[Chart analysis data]
++++
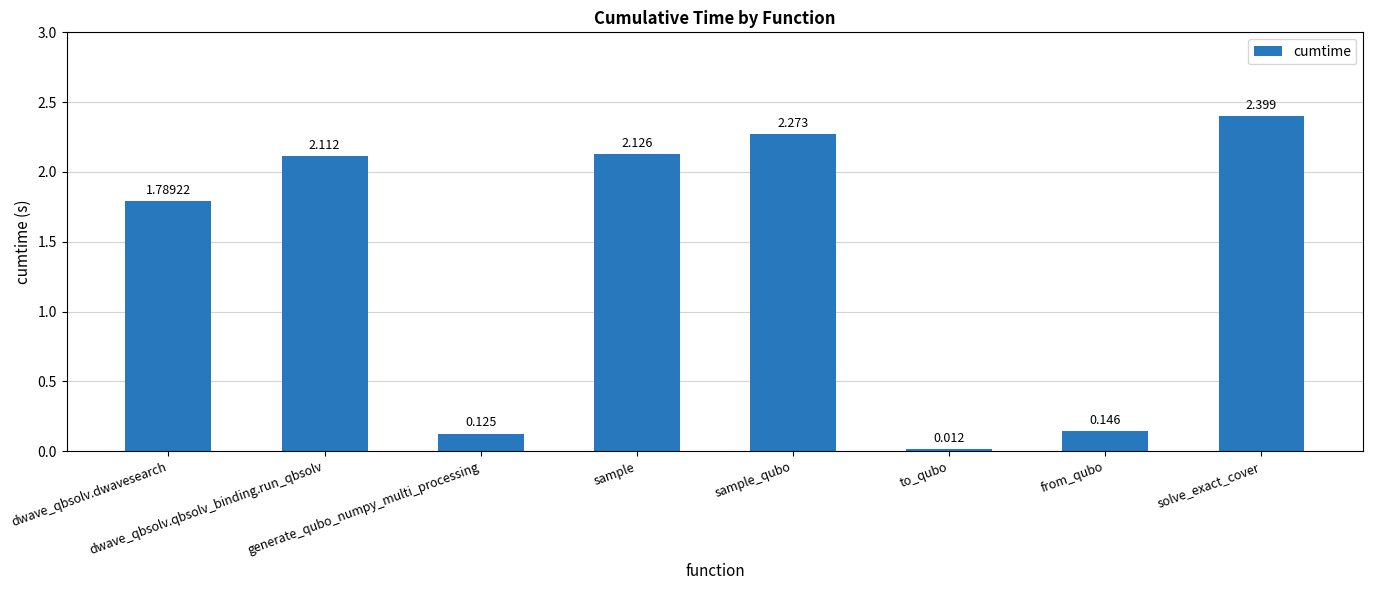

Reading left to right, list all the values displayed in this chart.

1.8	2.1	0.1	2.1	2.3	0.0	0.1	2.4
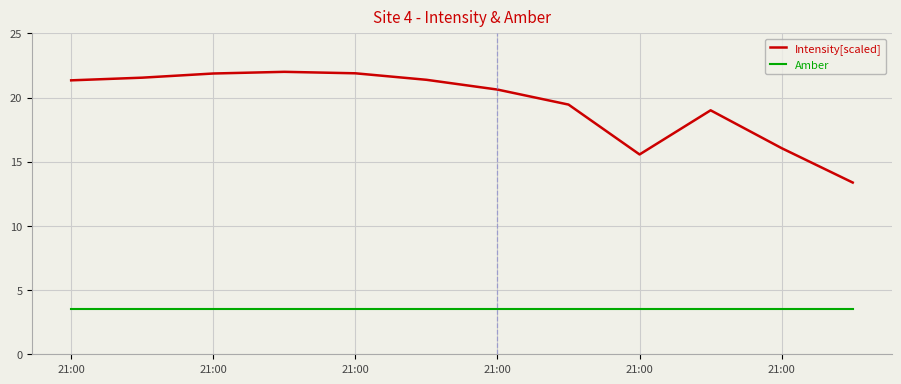

Which series has the largest total across all categories?

Intensity[scaled]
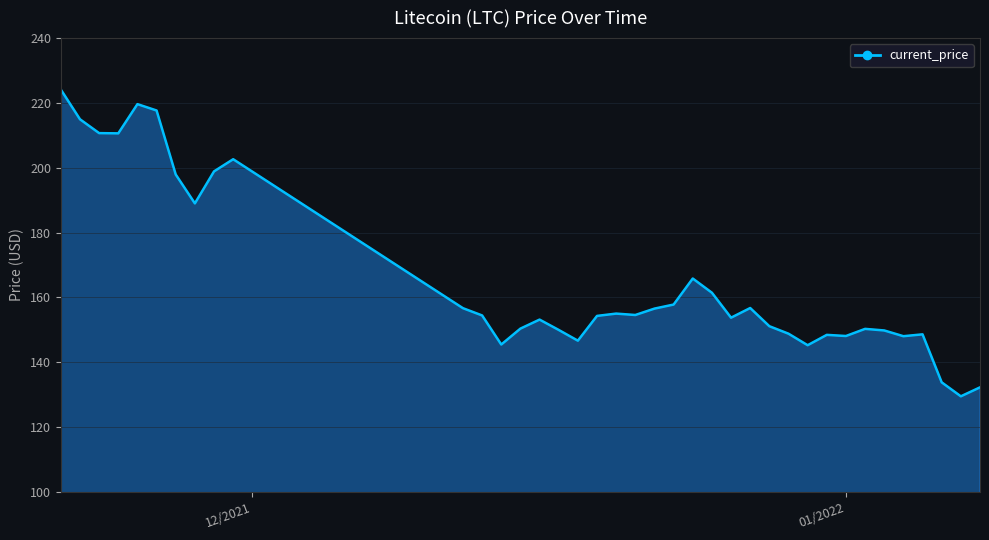

What is the difference between the maximum and minimum values?

94.6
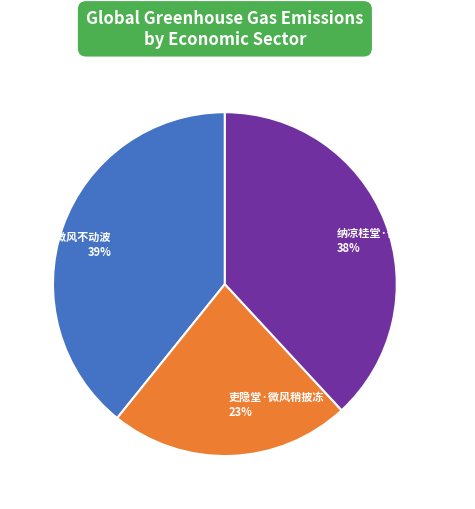

How many segments does this pie chart have?

3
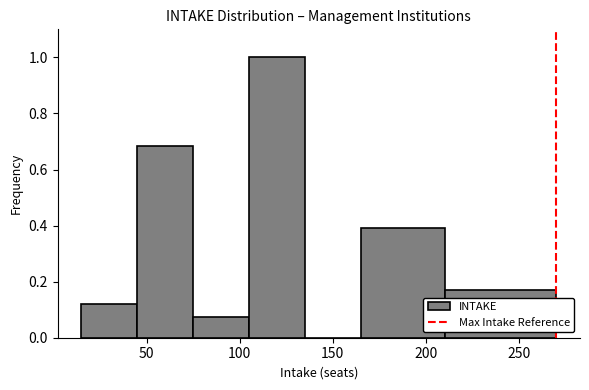

Reading left to right, list every bar in this chart as the range it spans on the x-axis followed by its height. The values are not printed on the chart, so give them approximately, as read against the axis.

15 to 45: 0.12
45 to 75: 0.68
75 to 105: 0.08
105 to 135: 1.00
135 to 165: 0
165 to 210: 0.40
210 to 270: 0.18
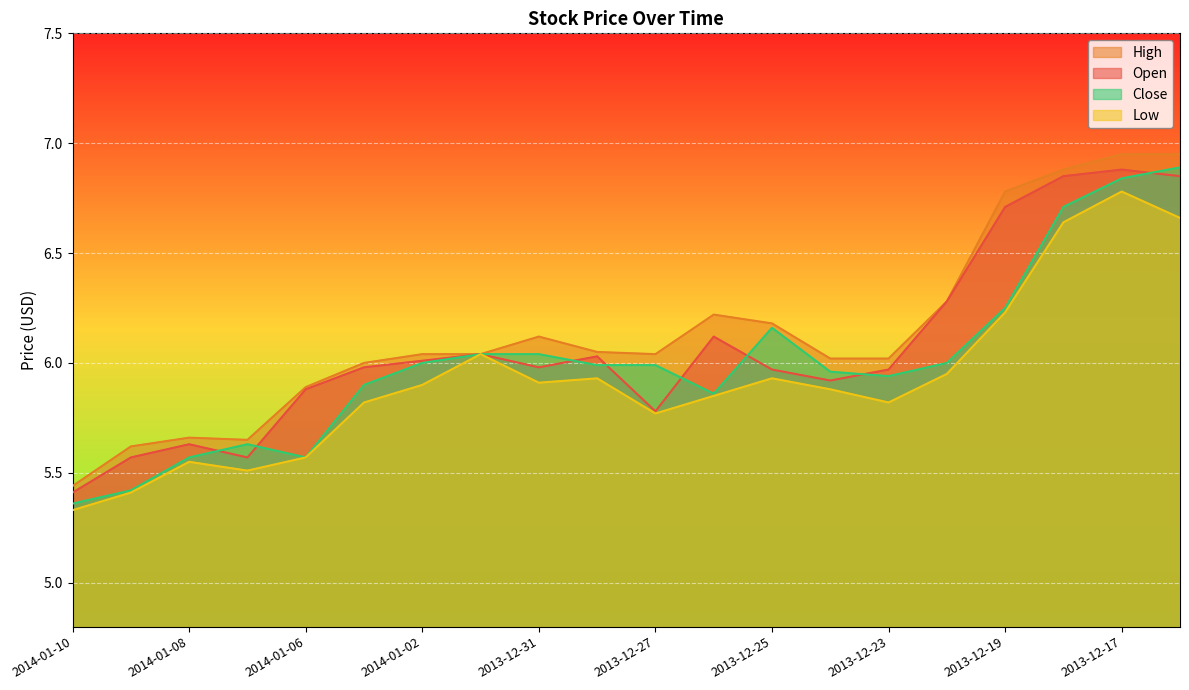

Which label corresponds to the smallest value in the chart?

2014-01-10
++++
**WHAT YOU ARE ASKED TO DO:**
Recast the part of the records that opens with the line containing "What is the" and closes with the line containing "Reading left to right, list every" as a Markdown table with the columns No. and Line, one numbered row per line. Skip blank lines and leave the pictures out.

**RESULT OF THE EXERCISE:**
| No. | Line |
|---|---|
| 1 | What is the difference between the maximum and minimum values? |
| 2 | 94.6 |
| 3 | How many segments does this pie chart have? |
| 4 | 3 |
| 5 | Reading left to right, list every bar in this chart as the range it spans on the x-axis followed by its height. The values are not printed on the chart, so give them approximately, as read against the axis. |